Scientific classification
- Kingdom: Animalia
- Phylum: Chordata
- Class: Aves
- Order: Passeriformes
- Family: Paradisaeidae
- Genus: Manucodia
- Species: M. chalybatus
- Binomial name: Manucodia chalybatus (Pennant, 1781)
- Synonyms: Manucodia chalybata

= Crinkle-collared manucode =

- Genus: Manucodia
- Species: chalybatus
- Authority: (Pennant, 1781)
- Conservation status: LC
- Synonyms: Manucodia chalybata

Species of bird

The crinkle-collared manucode (Manucodia chalybatus) is a species of bird-of-paradise.

The crinkle-collared manucode is found throughout lowlands and hill forests in mainland New Guinea and Misool Island of West Papua. The diet consists mainly of fruits and figs.

Widespread and a common species throughout its habitat range, the crinkle-collared manucode is evaluated as Least Concern on the IUCN Red List of Threatened Species.
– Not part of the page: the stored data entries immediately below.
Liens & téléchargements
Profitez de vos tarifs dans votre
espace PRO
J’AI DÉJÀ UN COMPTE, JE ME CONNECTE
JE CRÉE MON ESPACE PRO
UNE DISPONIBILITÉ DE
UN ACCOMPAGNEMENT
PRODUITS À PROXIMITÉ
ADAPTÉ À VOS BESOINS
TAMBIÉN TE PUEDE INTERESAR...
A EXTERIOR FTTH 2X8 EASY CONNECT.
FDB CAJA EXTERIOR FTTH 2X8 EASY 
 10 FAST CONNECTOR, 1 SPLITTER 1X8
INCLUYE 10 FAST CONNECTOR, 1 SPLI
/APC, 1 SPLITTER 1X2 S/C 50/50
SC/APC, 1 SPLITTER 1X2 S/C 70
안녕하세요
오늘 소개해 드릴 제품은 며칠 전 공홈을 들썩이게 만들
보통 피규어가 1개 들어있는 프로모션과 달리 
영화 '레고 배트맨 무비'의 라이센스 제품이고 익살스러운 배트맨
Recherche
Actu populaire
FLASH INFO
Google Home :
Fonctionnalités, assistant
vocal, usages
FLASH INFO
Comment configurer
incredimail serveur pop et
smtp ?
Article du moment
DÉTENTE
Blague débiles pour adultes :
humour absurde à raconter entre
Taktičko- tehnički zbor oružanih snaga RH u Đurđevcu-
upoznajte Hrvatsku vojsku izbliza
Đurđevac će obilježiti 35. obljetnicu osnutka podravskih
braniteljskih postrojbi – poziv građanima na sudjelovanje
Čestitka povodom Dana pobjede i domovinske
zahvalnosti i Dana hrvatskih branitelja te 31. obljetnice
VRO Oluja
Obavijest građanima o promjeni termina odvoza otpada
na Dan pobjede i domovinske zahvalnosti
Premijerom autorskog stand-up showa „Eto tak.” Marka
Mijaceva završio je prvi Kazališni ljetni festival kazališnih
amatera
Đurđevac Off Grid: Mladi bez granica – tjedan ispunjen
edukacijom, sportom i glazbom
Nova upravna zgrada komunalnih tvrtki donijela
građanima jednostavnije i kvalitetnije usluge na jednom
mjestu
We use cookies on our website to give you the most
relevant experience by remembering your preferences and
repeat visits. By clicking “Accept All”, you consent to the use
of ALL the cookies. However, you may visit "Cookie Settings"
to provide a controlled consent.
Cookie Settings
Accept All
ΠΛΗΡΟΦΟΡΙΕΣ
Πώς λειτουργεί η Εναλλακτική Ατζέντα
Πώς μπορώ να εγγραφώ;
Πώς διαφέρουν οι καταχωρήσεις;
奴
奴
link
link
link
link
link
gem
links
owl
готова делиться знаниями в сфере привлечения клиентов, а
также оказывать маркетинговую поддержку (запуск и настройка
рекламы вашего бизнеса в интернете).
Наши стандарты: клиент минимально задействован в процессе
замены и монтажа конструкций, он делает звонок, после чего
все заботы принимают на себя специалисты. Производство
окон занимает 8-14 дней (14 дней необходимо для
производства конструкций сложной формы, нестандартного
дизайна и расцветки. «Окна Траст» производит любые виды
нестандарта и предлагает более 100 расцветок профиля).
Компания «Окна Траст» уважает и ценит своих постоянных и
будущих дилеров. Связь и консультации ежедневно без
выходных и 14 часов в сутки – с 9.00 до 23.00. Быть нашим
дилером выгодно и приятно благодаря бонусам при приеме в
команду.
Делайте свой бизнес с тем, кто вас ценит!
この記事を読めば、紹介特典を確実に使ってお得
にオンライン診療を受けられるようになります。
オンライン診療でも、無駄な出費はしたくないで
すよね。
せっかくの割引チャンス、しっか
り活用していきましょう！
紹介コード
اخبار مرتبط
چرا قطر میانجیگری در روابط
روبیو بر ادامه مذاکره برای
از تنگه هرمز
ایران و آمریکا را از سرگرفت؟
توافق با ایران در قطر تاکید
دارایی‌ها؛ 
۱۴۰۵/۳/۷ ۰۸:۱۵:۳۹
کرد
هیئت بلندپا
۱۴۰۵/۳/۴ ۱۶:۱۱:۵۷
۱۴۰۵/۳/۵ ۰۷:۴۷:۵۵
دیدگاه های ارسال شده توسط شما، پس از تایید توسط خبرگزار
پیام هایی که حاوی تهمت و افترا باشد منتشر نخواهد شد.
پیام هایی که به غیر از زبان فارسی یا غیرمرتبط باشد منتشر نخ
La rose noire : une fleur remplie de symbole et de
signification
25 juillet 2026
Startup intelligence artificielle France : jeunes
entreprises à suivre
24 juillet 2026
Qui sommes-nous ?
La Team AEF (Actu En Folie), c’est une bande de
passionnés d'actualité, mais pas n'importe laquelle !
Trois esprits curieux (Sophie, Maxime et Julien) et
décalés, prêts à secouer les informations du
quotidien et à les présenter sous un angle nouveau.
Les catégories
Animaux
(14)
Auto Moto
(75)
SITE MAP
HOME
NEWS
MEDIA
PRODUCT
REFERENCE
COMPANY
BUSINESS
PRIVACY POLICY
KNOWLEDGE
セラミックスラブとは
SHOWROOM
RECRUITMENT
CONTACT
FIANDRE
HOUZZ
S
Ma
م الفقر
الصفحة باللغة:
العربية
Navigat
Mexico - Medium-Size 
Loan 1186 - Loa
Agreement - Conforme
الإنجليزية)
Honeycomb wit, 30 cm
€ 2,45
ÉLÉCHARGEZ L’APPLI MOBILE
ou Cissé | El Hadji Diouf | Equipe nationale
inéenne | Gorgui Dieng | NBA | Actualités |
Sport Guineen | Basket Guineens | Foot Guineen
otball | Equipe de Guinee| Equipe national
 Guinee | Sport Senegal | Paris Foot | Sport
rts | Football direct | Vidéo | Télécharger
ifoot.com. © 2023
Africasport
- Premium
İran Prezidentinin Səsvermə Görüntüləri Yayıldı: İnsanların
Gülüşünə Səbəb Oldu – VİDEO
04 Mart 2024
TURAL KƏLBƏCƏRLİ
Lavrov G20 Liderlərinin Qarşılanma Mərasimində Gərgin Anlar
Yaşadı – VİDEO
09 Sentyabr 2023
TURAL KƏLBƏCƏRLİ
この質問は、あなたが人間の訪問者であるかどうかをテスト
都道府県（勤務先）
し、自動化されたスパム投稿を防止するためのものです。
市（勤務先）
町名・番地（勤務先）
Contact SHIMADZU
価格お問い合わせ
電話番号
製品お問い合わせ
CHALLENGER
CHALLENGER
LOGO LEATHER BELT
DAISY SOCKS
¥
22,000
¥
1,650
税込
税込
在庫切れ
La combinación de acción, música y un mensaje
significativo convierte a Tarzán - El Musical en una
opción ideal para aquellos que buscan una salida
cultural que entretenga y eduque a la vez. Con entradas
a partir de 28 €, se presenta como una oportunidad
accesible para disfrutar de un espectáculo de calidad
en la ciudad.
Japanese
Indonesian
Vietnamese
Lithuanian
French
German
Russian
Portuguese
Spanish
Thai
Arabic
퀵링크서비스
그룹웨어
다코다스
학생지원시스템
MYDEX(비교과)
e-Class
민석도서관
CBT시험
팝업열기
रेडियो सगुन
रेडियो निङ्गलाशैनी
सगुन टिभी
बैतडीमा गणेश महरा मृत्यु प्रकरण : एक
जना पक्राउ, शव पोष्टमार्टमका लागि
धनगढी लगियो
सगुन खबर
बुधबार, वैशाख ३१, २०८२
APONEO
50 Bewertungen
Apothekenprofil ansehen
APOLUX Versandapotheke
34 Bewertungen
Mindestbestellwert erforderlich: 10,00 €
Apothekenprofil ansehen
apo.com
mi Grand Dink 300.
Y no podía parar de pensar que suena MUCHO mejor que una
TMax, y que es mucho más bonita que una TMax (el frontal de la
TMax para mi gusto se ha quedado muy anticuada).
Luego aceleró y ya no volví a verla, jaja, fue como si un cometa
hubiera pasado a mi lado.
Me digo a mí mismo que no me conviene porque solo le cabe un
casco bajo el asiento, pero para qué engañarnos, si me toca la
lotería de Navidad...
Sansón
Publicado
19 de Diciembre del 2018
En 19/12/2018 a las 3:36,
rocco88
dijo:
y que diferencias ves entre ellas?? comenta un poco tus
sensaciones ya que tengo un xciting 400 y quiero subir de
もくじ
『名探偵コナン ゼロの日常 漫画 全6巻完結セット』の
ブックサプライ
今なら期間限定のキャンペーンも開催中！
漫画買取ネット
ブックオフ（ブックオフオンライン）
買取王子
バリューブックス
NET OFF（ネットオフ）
It is listed on Appendix II of CITES.

==Description==
The crinkle-collared manucode is medium-sized, up to 36 cm long, greenish blue, black and purple-glossed with a long graduated tail, red iris and iridescent green breast feathers. Both sexes are similar in appearance, however the female is slightly smaller and less purple. This species resembles the Jobi manucode in appearance, distinguished by its bronzed yellow-green neck feathers.